Simply put, a word processor’s track changes capability is an audit trail of changes the end user has made to the document. There is little formality to how track changes work and it’s an after-the-fact record of changes that were made. Redlining, while superficially similar, is different – it’s a formal record of changes that were instructed to be made or are being proposed to be made – in some cases to another document. The differences between the informality of an after-the-fact record keeping system and the formality of the legislative process are hard to grasp until you come to the horrible reality that your project is about to fail because you cast aside a key requirement of the system to rely upon built-in functionality.
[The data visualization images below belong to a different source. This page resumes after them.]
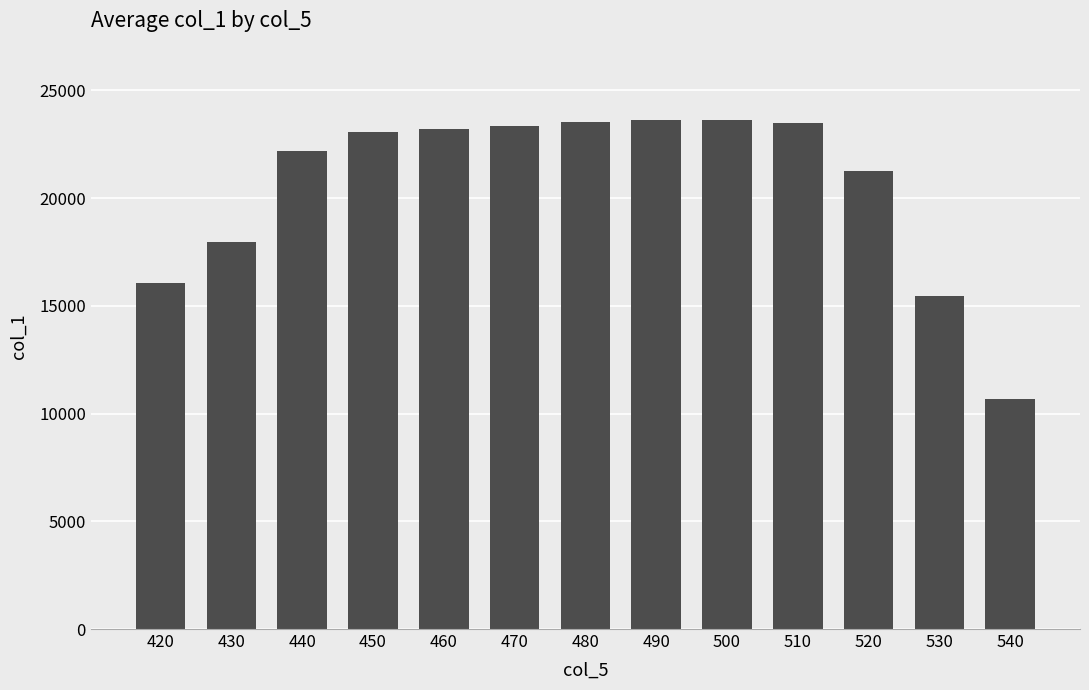

What is the average value?

20569.7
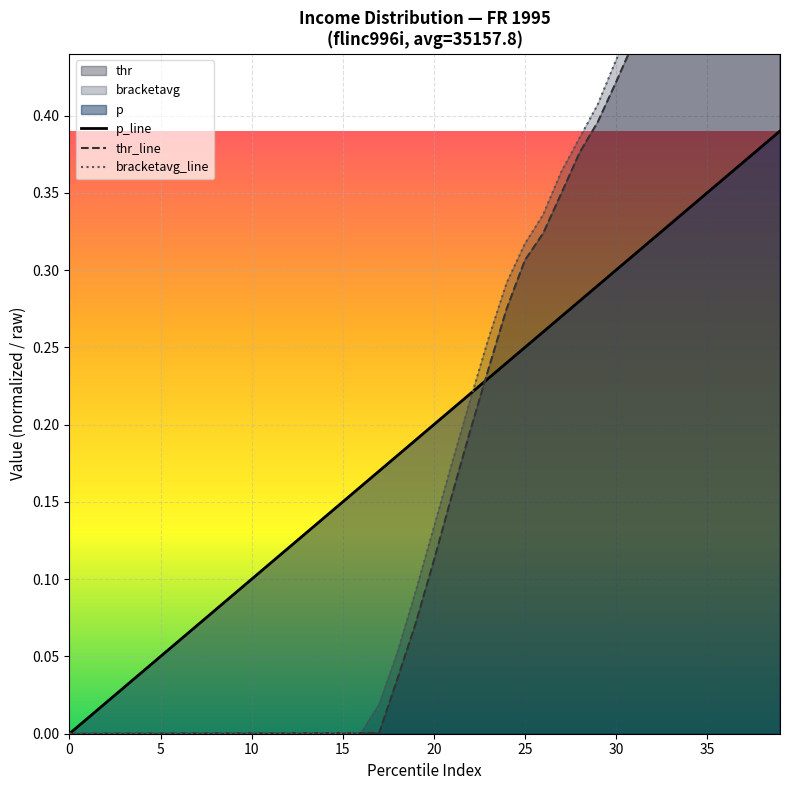

What is the difference between the maximum and second lowest values in the thr_line series?

0.7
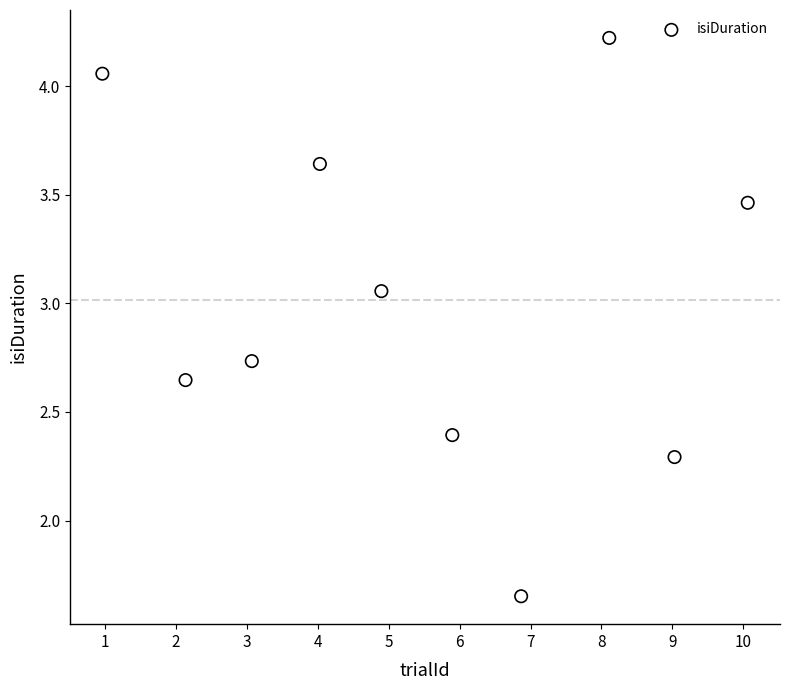

What is the average Y value?

3.0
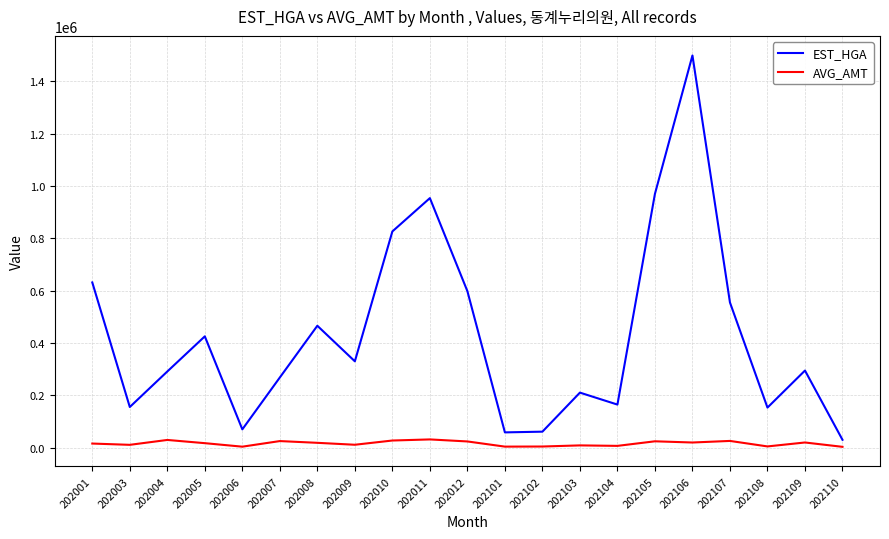

Does the chart display data point markers on the line(s)?

No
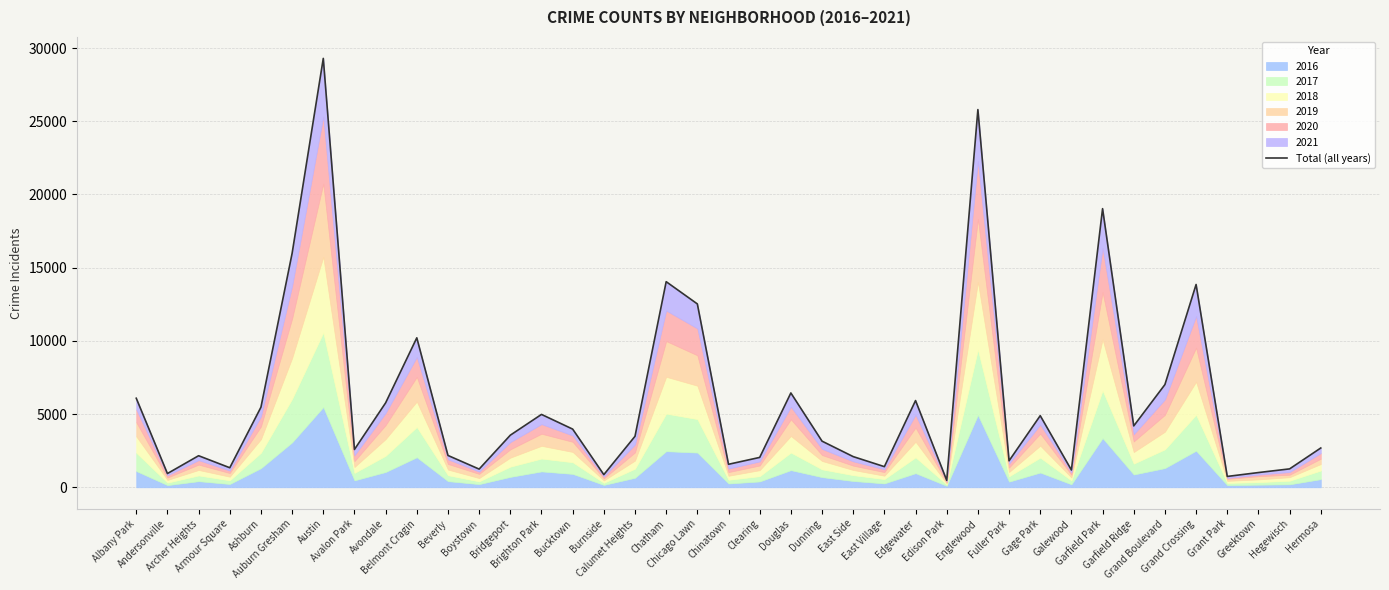

What is the sum of all values?

233300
Our new system, the third generation of LegisPro, goes well beyond anything we were ever able to do with the first generation, based on XMetaL. Indeed, the reason we steered well clear of trying to adapt an off-the-shelf XML editor to the legislative process is because of redlining.

Implementing track changes in a word processor or general purpose XML editor is really hard too – and consequently customizing what the base editor provides is quite near impossible. The problem is that you have to try to adapt a somewhat fragile core feature to work in a way in which it wasn’t designed. XMetaL’s approach to this problem was quite simple – they deliberately made it totally impossible to do any customization. In fact, track changes was completely invisible to the programmer. Imagine our horror when we learned this two years into a project after having just learned that the built in capabilities we were depending on were totally inadequate. In the end we worked with the XMetaL team, at a considerable additional cost to the State of California, to develop some private methods in XMetaL that gave us just barely adequate access to the innards of XMetaL that were otherwise being hidden from the programming APIs. These budget-busting heroics saved the project.

As I mentioned earlier, we’ve made the redlining features of LegisPro a core feature of our offering – going well beyond the simple and inadequate track changes offered by other XML editors. We offer a change set mechanism for grouping changes into sets along with associated metadata. And we offer a much richer and more fluid editing environment for working with redlining. It’s been incredibly difficult to get this right, but I think that in the end, having a system that can do legislative redlining properly is well worth it.